(Directions):
Show every line of the entries that contains the string "from".

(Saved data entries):
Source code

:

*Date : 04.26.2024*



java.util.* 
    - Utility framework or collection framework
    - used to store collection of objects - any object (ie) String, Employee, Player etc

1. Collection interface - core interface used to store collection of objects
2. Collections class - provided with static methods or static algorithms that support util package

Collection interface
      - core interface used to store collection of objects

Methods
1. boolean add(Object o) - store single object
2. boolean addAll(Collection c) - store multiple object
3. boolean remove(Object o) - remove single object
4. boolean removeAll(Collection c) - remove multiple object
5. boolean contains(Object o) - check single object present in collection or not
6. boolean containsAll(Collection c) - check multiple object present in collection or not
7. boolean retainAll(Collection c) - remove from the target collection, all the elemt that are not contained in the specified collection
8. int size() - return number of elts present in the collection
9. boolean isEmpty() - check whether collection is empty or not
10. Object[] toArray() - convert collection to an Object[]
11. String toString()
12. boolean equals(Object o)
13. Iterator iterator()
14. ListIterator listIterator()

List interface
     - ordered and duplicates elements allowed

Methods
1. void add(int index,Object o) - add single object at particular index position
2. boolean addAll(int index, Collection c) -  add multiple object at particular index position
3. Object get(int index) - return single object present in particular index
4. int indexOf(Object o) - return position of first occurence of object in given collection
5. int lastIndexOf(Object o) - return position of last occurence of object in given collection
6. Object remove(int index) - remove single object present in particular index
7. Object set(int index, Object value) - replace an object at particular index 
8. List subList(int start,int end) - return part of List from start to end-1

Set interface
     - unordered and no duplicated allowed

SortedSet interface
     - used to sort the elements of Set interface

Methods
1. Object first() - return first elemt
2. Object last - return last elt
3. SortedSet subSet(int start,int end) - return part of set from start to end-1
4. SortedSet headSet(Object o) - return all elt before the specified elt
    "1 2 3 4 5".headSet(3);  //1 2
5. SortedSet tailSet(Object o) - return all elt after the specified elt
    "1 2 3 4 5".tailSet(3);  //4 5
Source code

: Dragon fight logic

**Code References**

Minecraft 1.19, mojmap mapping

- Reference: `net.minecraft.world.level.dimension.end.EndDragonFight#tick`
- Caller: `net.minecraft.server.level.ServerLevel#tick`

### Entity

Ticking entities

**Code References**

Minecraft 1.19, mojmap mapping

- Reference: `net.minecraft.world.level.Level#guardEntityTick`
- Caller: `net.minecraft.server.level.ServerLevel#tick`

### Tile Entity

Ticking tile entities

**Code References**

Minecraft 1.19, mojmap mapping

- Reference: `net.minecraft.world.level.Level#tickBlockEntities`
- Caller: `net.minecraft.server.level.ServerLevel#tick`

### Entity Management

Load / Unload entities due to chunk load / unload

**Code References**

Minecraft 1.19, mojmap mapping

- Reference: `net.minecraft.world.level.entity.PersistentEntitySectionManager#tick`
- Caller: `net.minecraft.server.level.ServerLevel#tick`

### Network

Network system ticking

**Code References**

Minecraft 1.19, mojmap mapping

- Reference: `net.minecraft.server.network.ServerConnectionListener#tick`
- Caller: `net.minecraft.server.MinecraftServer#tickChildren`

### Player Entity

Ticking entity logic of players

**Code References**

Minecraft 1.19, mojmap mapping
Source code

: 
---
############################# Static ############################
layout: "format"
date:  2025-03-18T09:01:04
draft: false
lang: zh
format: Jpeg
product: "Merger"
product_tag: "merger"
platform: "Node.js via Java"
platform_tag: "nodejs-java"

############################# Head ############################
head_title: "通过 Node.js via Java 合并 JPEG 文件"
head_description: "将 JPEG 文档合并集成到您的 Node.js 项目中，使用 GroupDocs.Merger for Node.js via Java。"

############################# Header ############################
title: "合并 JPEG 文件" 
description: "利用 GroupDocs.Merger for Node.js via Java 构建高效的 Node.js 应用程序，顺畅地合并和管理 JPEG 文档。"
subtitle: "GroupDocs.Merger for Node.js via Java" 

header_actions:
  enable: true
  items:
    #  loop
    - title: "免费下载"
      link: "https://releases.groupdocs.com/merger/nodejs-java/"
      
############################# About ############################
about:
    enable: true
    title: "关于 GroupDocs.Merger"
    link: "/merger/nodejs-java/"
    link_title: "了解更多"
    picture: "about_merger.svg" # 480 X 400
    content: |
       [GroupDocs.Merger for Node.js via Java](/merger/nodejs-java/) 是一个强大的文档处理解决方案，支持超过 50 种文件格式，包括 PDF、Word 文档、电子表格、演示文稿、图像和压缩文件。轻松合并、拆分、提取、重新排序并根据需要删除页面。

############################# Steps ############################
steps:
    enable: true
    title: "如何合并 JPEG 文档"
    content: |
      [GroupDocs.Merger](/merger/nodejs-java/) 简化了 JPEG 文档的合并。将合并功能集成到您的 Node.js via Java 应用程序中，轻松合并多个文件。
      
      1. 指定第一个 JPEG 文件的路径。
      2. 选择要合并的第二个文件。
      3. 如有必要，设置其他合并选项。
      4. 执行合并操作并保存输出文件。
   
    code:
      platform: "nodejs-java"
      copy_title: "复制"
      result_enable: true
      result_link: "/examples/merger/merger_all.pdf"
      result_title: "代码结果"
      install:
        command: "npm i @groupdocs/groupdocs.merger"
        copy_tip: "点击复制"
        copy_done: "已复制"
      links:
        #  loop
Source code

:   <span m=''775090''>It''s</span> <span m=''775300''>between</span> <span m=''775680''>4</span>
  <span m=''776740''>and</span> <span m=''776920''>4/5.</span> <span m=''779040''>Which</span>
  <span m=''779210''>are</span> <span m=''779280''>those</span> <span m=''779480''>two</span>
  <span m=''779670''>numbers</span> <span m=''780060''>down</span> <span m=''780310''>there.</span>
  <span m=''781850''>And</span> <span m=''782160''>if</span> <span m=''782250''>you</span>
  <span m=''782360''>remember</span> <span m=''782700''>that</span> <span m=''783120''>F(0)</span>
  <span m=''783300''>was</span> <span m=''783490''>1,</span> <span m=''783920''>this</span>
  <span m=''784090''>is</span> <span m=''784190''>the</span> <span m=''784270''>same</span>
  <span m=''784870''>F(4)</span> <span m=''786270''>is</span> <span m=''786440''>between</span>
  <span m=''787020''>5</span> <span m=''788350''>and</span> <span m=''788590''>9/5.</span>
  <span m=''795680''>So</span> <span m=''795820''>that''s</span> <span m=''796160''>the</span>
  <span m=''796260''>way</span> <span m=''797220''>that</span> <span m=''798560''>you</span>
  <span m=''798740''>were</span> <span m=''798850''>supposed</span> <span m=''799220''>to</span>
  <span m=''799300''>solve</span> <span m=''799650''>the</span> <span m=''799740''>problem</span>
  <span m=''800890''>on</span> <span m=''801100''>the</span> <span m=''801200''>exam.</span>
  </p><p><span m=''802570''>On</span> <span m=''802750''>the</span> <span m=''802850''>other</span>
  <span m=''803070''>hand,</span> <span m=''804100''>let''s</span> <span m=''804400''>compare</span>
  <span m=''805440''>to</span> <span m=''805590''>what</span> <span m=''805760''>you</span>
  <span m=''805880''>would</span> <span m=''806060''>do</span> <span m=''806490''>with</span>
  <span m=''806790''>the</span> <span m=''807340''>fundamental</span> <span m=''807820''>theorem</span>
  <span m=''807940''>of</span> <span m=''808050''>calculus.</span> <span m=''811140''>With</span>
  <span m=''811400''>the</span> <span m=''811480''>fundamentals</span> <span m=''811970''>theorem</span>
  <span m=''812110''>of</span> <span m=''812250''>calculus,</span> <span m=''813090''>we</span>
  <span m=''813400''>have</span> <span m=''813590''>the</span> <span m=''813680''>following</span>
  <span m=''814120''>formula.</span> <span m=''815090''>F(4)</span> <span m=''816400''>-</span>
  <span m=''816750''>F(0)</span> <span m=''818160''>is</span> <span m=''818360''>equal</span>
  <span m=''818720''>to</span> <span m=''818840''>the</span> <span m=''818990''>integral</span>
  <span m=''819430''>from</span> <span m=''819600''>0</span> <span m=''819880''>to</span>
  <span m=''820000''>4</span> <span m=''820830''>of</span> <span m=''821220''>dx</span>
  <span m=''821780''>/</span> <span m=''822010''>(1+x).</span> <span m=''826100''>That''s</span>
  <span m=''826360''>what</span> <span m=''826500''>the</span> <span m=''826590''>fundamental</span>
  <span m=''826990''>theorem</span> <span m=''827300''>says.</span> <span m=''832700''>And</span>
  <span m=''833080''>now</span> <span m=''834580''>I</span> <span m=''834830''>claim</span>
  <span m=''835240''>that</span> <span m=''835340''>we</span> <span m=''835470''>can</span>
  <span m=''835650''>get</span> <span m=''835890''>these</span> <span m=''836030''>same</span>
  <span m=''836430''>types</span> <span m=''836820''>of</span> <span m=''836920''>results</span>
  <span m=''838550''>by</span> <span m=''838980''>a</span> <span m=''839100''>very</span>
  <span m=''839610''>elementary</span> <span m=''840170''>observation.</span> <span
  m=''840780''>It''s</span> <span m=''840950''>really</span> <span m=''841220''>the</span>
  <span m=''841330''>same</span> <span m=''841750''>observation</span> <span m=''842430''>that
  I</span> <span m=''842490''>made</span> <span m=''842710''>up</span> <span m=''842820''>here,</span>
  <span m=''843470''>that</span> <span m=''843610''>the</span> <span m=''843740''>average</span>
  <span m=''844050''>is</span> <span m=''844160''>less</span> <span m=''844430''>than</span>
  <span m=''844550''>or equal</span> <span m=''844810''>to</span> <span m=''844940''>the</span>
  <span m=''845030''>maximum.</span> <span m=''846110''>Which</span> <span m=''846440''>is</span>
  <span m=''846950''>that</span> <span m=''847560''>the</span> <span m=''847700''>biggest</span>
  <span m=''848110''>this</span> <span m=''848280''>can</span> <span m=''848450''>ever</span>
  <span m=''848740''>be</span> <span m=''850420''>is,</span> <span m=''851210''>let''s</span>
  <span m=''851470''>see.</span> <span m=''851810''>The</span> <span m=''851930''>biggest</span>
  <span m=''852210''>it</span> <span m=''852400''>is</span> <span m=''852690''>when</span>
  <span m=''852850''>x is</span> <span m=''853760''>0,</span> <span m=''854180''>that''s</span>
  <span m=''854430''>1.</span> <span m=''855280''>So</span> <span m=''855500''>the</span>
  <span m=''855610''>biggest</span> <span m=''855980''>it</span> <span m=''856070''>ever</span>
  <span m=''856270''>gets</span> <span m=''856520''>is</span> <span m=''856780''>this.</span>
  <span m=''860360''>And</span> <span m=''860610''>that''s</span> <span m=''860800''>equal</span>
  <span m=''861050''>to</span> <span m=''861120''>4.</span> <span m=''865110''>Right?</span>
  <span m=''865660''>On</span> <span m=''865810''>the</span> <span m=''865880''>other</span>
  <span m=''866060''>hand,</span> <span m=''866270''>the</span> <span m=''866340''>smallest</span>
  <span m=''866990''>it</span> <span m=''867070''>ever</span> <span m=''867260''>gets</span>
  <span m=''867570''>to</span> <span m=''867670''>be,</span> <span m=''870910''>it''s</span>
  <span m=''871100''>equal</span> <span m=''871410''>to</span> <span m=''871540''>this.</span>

(Output of the exercise):
7. boolean retainAll(Collection c) - remove from the target collection, all the elemt that are not contained in the specified collection
8. List subList(int start,int end) - return part of List from start to end-1
3. SortedSet subSet(int start,int end) - return part of set from start to end-1
  <span m=''819430''>from</span> <span m=''819600''>0</span> <span m=''819880''>to</span>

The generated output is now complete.